§ Exercise directions: Recast every listing below as a numbered list of its lines, omitting blank lines. Leave the pictures out of your answer.

§ Data listing:
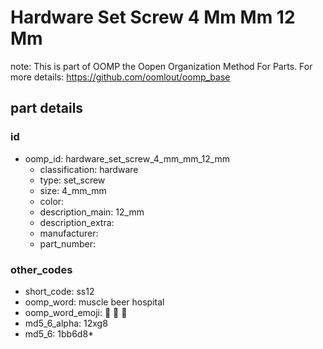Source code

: # Hardware Set Screw 4 Mm Mm 12 Mm  

note: This is part of OOMP the Oopen Organization Method For Parts. For more details: https://github.com/oomlout/oomp_base

##  part details





### id
* oomp_id: hardware_set_screw_4_mm_mm_12_mm
  * classification: hardware
  * type: set_screw
  * size: 4_mm_mm
  * color: 
  * description_main: 12_mm
  * description_extra: 
  * manufacturer: 
  * part_number: 

### other_codes
* short_code: ss12
* oomp_word: muscle beer hospital
* oomp_word_emoji: :muscle: :beer: :hospital:
* md5_6_alpha: 12xg8
* md5_6: 1bb6d8* 
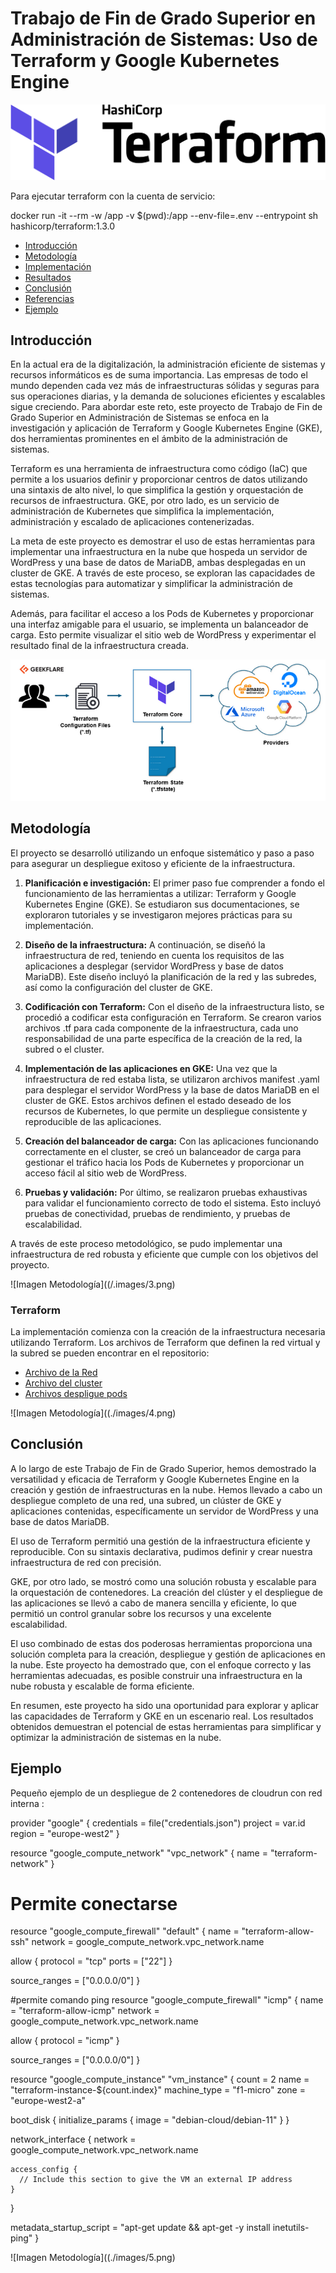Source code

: # Trabajo de Fin de Grado Superior en Administración de Sistemas: Uso de Terraform y Google Kubernetes Engine


![Imagen Terraform](./images/1.png)

Para ejecutar terraform con la cuenta de servicio:

docker run -it --rm -w /app -v $(pwd):/app --env-file=.env --entrypoint sh hashicorp/terraform:1.3.0


- [Introducción](#introducción)
- [Metodología](#metodología)
- [Implementación](#implementación)
- [Resultados](#resultados)
- [Conclusión](#conclusión)
- [Referencias](#referencias)
- [Ejemplo](#Ejemplo)

## Introducción

En la actual era de la digitalización, la administración eficiente de sistemas y recursos informáticos es de suma importancia. Las empresas de todo el mundo dependen cada vez más de infraestructuras sólidas y seguras para sus operaciones diarias, y la demanda de soluciones eficientes y escalables sigue creciendo. Para abordar este reto, este proyecto de Trabajo de Fin de Grado Superior en Administración de Sistemas se enfoca en la investigación y aplicación de Terraform y Google Kubernetes Engine (GKE), dos herramientas prominentes en el ámbito de la administración de sistemas.

Terraform es una herramienta de infraestructura como código (IaC) que permite a los usuarios definir y proporcionar centros de datos utilizando una sintaxis de alto nivel, lo que simplifica la gestión y orquestación de recursos de infraestructura. GKE, por otro lado, es un servicio de administración de Kubernetes que simplifica la implementación, administración y escalado de aplicaciones contenerizadas.

La meta de este proyecto es demostrar el uso de estas herramientas para implementar una infraestructura en la nube que hospeda un servidor de WordPress y una base de datos de MariaDB, ambas desplegadas en un cluster de GKE. A través de este proceso, se exploran las capacidades de estas tecnologías para automatizar y simplificar la administración de sistemas.

Además, para facilitar el acceso a los Pods de Kubernetes y proporcionar una interfaz amigable para el usuario, se implementa un balanceador de carga. Esto permite visualizar el sitio web de WordPress y experimentar el resultado final de la infraestructura creada.

![Imagen Introducción](./images/2.png)
## Metodología

El proyecto se desarrolló utilizando un enfoque sistemático y paso a paso para asegurar un despliegue exitoso y eficiente de la infraestructura.

1. **Planificación e investigación:** El primer paso fue comprender a fondo el funcionamiento de las herramientas a utilizar: Terraform y Google Kubernetes Engine (GKE). Se estudiaron sus documentaciones, se exploraron tutoriales y se investigaron mejores prácticas para su implementación. 

2. **Diseño de la infraestructura:** A continuación, se diseñó la infraestructura de red, teniendo en cuenta los requisitos de las aplicaciones a desplegar (servidor WordPress y base de datos MariaDB). Este diseño incluyó la planificación de la red y las subredes, así como la configuración del cluster de GKE.

3. **Codificación con Terraform:** Con el diseño de la infraestructura listo, se procedió a codificar esta configuración en Terraform. Se crearon varios archivos .tf para cada componente de la infraestructura, cada uno responsabilidad de una parte específica de la creación de la red, la subred o el cluster.

4. **Implementación de las aplicaciones en GKE:** Una vez que la infraestructura de red estaba lista, se utilizaron archivos manifest .yaml para desplegar el servidor WordPress y la base de datos MariaDB en el cluster de GKE. Estos archivos definen el estado deseado de los recursos de Kubernetes, lo que permite un despliegue consistente y reproducible de las aplicaciones.

5. **Creación del balanceador de carga:** Con las aplicaciones funcionando correctamente en el cluster, se creó un balanceador de carga para gestionar el tráfico hacia los Pods de Kubernetes y proporcionar un acceso fácil al sitio web de WordPress.

6. **Pruebas y validación:** Por último, se realizaron pruebas exhaustivas para validar el funcionamiento correcto de todo el sistema. Esto incluyó pruebas de conectividad, pruebas de rendimiento, y pruebas de escalabilidad.

A través de este proceso metodológico, se pudo implementar una infraestructura de red robusta y eficiente que cumple con los objetivos del proyecto.

![Imagen Metodología]((/.images/3.png)

### Terraform

La implementación comienza con la creación de la infraestructura necesaria utilizando Terraform. Los archivos de Terraform que definen la red virtual y la subred se pueden encontrar en el repositorio:

- [Archivo de la Red](/modules/vpc/main.tf)
- [Archivo del cluster](/modules/gke/main.tf)
- [Archivos despligue pods](/modules/manifest/)

![Imagen Metodología]((./images/4.png)


## Conclusión

A lo largo de este Trabajo de Fin de Grado Superior, hemos demostrado la versatilidad y eficacia de Terraform y Google Kubernetes Engine en la creación y gestión de infraestructuras en la nube. Hemos llevado a cabo un despliegue completo de una red, una subred, un clúster de GKE y aplicaciones contenidas, específicamente un servidor de WordPress y una base de datos MariaDB.

El uso de Terraform permitió una gestión de la infraestructura eficiente y reproducible. Con su sintaxis declarativa, pudimos definir y crear nuestra infraestructura de red con precisión. 

GKE, por otro lado, se mostró como una solución robusta y escalable para la orquestación de contenedores. La creación del clúster y el despliegue de las aplicaciones se llevó a cabo de manera sencilla y eficiente, lo que permitió un control granular sobre los recursos y una excelente escalabilidad.

El uso combinado de estas dos poderosas herramientas proporciona una solución completa para la creación, despliegue y gestión de aplicaciones en la nube. Este proyecto ha demostrado que, con el enfoque correcto y las herramientas adecuadas, es posible construir una infraestructura en la nube robusta y escalable de forma eficiente.

En resumen, este proyecto ha sido una oportunidad para explorar y aplicar las capacidades de Terraform y GKE en un escenario real. Los resultados obtenidos demuestran el potencial de estas herramientas para simplificar y optimizar la administración de sistemas en la nube. 

## Ejemplo

Pequeño ejemplo de un despliegue de 2 contenedores de cloudrun con red interna :

provider "google" {
  credentials = file("credentials.json")
  project     = var.id
  region      = "europe-west2"
}

resource "google_compute_network" "vpc_network" {
  name = "terraform-network"
}

# Permite conectarse 
resource "google_compute_firewall" "default" {
  name    = "terraform-allow-ssh" 
  network = google_compute_network.vpc_network.name

  allow {
    protocol = "tcp"
    ports    = ["22"]
  }

  source_ranges = ["0.0.0.0/0"]
}

#permite comando ping
resource "google_compute_firewall" "icmp" {
  name    = "terraform-allow-icmp"
  network = google_compute_network.vpc_network.name

  allow {
    protocol = "icmp"
  }

  source_ranges = ["0.0.0.0/0"]
}


resource "google_compute_instance" "vm_instance" {
  count        = 2
  name         = "terraform-instance-${count.index}"
  machine_type = "f1-micro"
  zone         = "europe-west2-a"

  boot_disk {
    initialize_params {
      image = "debian-cloud/debian-11"
    }
  }

  network_interface {
    network = google_compute_network.vpc_network.name

    access_config {
      // Include this section to give the VM an external IP address
    }
  }

  metadata_startup_script = "apt-get update && apt-get -y install inetutils-ping"
}

![Imagen Metodología]((./images/5.png)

§ Response for this exercise:
1. Source code
2. : # Hardware Set Screw 4 Mm Mm 12 Mm  
3. note: This is part of OOMP the Oopen Organization Method For Parts. For more details: https://github.com/oomlout/oomp_base
4. ##  part details
5. ### id
6. * oomp_id: hardware_set_screw_4_mm_mm_12_mm
7.   * classification: hardware
8.   * type: set_screw
9.   * size: 4_mm_mm
10.   * color: 
11.   * description_main: 12_mm
12.   * description_extra: 
13.   * manufacturer: 
14.   * part_number: 
15. ### other_codes
16. * short_code: ss12
17. * oomp_word: muscle beer hospital
18. * oomp_word_emoji: :muscle: :beer: :hospital:
19. * md5_6_alpha: 12xg8
20. * md5_6: 1bb6d8* 
21. Source code
22. : # Trabajo de Fin de Grado Superior en Administración de Sistemas: Uso de Terraform y Google Kubernetes Engine
23. ![Imagen Terraform](./images/1.png)
24. Para ejecutar terraform con la cuenta de servicio:
25. docker run -it --rm -w /app -v $(pwd):/app --env-file=.env --entrypoint sh hashicorp/terraform:1.3.0
26. - [Introducción](#introducción)
27. - [Metodología](#metodología)
28. - [Implementación](#implementación)
29. - [Resultados](#resultados)
30. - [Conclusión](#conclusión)
31. - [Referencias](#referencias)
32. - [Ejemplo](#Ejemplo)
33. ## Introducción
34. En la actual era de la digitalización, la administración eficiente de sistemas y recursos informáticos es de suma importancia. Las empresas de todo el mundo dependen cada vez más de infraestructuras sólidas y seguras para sus operaciones diarias, y la demanda de soluciones eficientes y escalables sigue creciendo. Para abordar este reto, este proyecto de Trabajo de Fin de Grado Superior en Administración de Sistemas se enfoca en la investigación y aplicación de Terraform y Google Kubernetes Engine (GKE), dos herramientas prominentes en el ámbito de la administración de sistemas.
35. Terraform es una herramienta de infraestructura como código (IaC) que permite a los usuarios definir y proporcionar centros de datos utilizando una sintaxis de alto nivel, lo que simplifica la gestión y orquestación de recursos de infraestructura. GKE, por otro lado, es un servicio de administración de Kubernetes que simplifica la implementación, administración y escalado de aplicaciones contenerizadas.
36. La meta de este proyecto es demostrar el uso de estas herramientas para implementar una infraestructura en la nube que hospeda un servidor de WordPress y una base de datos de MariaDB, ambas desplegadas en un cluster de GKE. A través de este proceso, se exploran las capacidades de estas tecnologías para automatizar y simplificar la administración de sistemas.
37. Además, para facilitar el acceso a los Pods de Kubernetes y proporcionar una interfaz amigable para el usuario, se implementa un balanceador de carga. Esto permite visualizar el sitio web de WordPress y experimentar el resultado final de la infraestructura creada.
38. ![Imagen Introducción](./images/2.png)
39. ## Metodología
40. El proyecto se desarrolló utilizando un enfoque sistemático y paso a paso para asegurar un despliegue exitoso y eficiente de la infraestructura.
41. 1. **Planificación e investigación:** El primer paso fue comprender a fondo el funcionamiento de las herramientas a utilizar: Terraform y Google Kubernetes Engine (GKE). Se estudiaron sus documentaciones, se exploraron tutoriales y se investigaron mejores prácticas para su implementación. 
42. 2. **Diseño de la infraestructura:** A continuación, se diseñó la infraestructura de red, teniendo en cuenta los requisitos de las aplicaciones a desplegar (servidor WordPress y base de datos MariaDB). Este diseño incluyó la planificación de la red y las subredes, así como la configuración del cluster de GKE.
43. 3. **Codificación con Terraform:** Con el diseño de la infraestructura listo, se procedió a codificar esta configuración en Terraform. Se crearon varios archivos .tf para cada componente de la infraestructura, cada uno responsabilidad de una parte específica de la creación de la red, la subred o el cluster.
44. 4. **Implementación de las aplicaciones en GKE:** Una vez que la infraestructura de red estaba lista, se utilizaron archivos manifest .yaml para desplegar el servidor WordPress y la base de datos MariaDB en el cluster de GKE. Estos archivos definen el estado deseado de los recursos de Kubernetes, lo que permite un despliegue consistente y reproducible de las aplicaciones.
45. 5. **Creación del balanceador de carga:** Con las aplicaciones funcionando correctamente en el cluster, se creó un balanceador de carga para gestionar el tráfico hacia los Pods de Kubernetes y proporcionar un acceso fácil al sitio web de WordPress.
46. 6. **Pruebas y validación:** Por último, se realizaron pruebas exhaustivas para validar el funcionamiento correcto de todo el sistema. Esto incluyó pruebas de conectividad, pruebas de rendimiento, y pruebas de escalabilidad.
47. A través de este proceso metodológico, se pudo implementar una infraestructura de red robusta y eficiente que cumple con los objetivos del proyecto.
48. ![Imagen Metodología]((/.images/3.png)
49. ### Terraform
50. La implementación comienza con la creación de la infraestructura necesaria utilizando Terraform. Los archivos de Terraform que definen la red virtual y la subred se pueden encontrar en el repositorio:
51. - [Archivo de la Red](/modules/vpc/main.tf)
52. - [Archivo del cluster](/modules/gke/main.tf)
53. - [Archivos despligue pods](/modules/manifest/)
54. ![Imagen Metodología]((./images/4.png)
55. ## Conclusión
56. A lo largo de este Trabajo de Fin de Grado Superior, hemos demostrado la versatilidad y eficacia de Terraform y Google Kubernetes Engine en la creación y gestión de infraestructuras en la nube. Hemos llevado a cabo un despliegue completo de una red, una subred, un clúster de GKE y aplicaciones contenidas, específicamente un servidor de WordPress y una base de datos MariaDB.
57. El uso de Terraform permitió una gestión de la infraestructura eficiente y reproducible. Con su sintaxis declarativa, pudimos definir y crear nuestra infraestructura de red con precisión. 
58. GKE, por otro lado, se mostró como una solución robusta y escalable para la orquestación de contenedores. La creación del clúster y el despliegue de las aplicaciones se llevó a cabo de manera sencilla y eficiente, lo que permitió un control granular sobre los recursos y una excelente escalabilidad.
59. El uso combinado de estas dos poderosas herramientas proporciona una solución completa para la creación, despliegue y gestión de aplicaciones en la nube. Este proyecto ha demostrado que, con el enfoque correcto y las herramientas adecuadas, es posible construir una infraestructura en la nube robusta y escalable de forma eficiente.
60. En resumen, este proyecto ha sido una oportunidad para explorar y aplicar las capacidades de Terraform y GKE en un escenario real. Los resultados obtenidos demuestran el potencial de estas herramientas para simplificar y optimizar la administración de sistemas en la nube. 
61. ## Ejemplo
62. Pequeño ejemplo de un despliegue de 2 contenedores de cloudrun con red interna :
63. provider "google" {
64.   credentials = file("credentials.json")
65.   project     = var.id
66.   region      = "europe-west2"
67. }
68. resource "google_compute_network" "vpc_network" {
69.   name = "terraform-network"
70. }
71. # Permite conectarse 
72. resource "google_compute_firewall" "default" {
73.   name    = "terraform-allow-ssh" 
74.   network = google_compute_network.vpc_network.name
75.   allow {
76.     protocol = "tcp"
77.     ports    = ["22"]
78.   }
79.   source_ranges = ["0.0.0.0/0"]
80. }
81. #permite comando ping
82. resource "google_compute_firewall" "icmp" {
83.   name    = "terraform-allow-icmp"
84.   network = google_compute_network.vpc_network.name
85.   allow {
86.     protocol = "icmp"
87.   }
88.   source_ranges = ["0.0.0.0/0"]
89. }
90. resource "google_compute_instance" "vm_instance" {
91.   count        = 2
92.   name         = "terraform-instance-${count.index}"
93.   machine_type = "f1-micro"
94.   zone         = "europe-west2-a"
95.   boot_disk {
96.     initialize_params {
97.       image = "debian-cloud/debian-11"
98.     }
99.   }
100.   network_interface {
101.     network = google_compute_network.vpc_network.name
102.     access_config {
103.       // Include this section to give the VM an external IP address
104.     }
105.   }
106.   metadata_startup_script = "apt-get update && apt-get -y install inetutils-ping"
107. }
108. ![Imagen Metodología]((./images/5.png)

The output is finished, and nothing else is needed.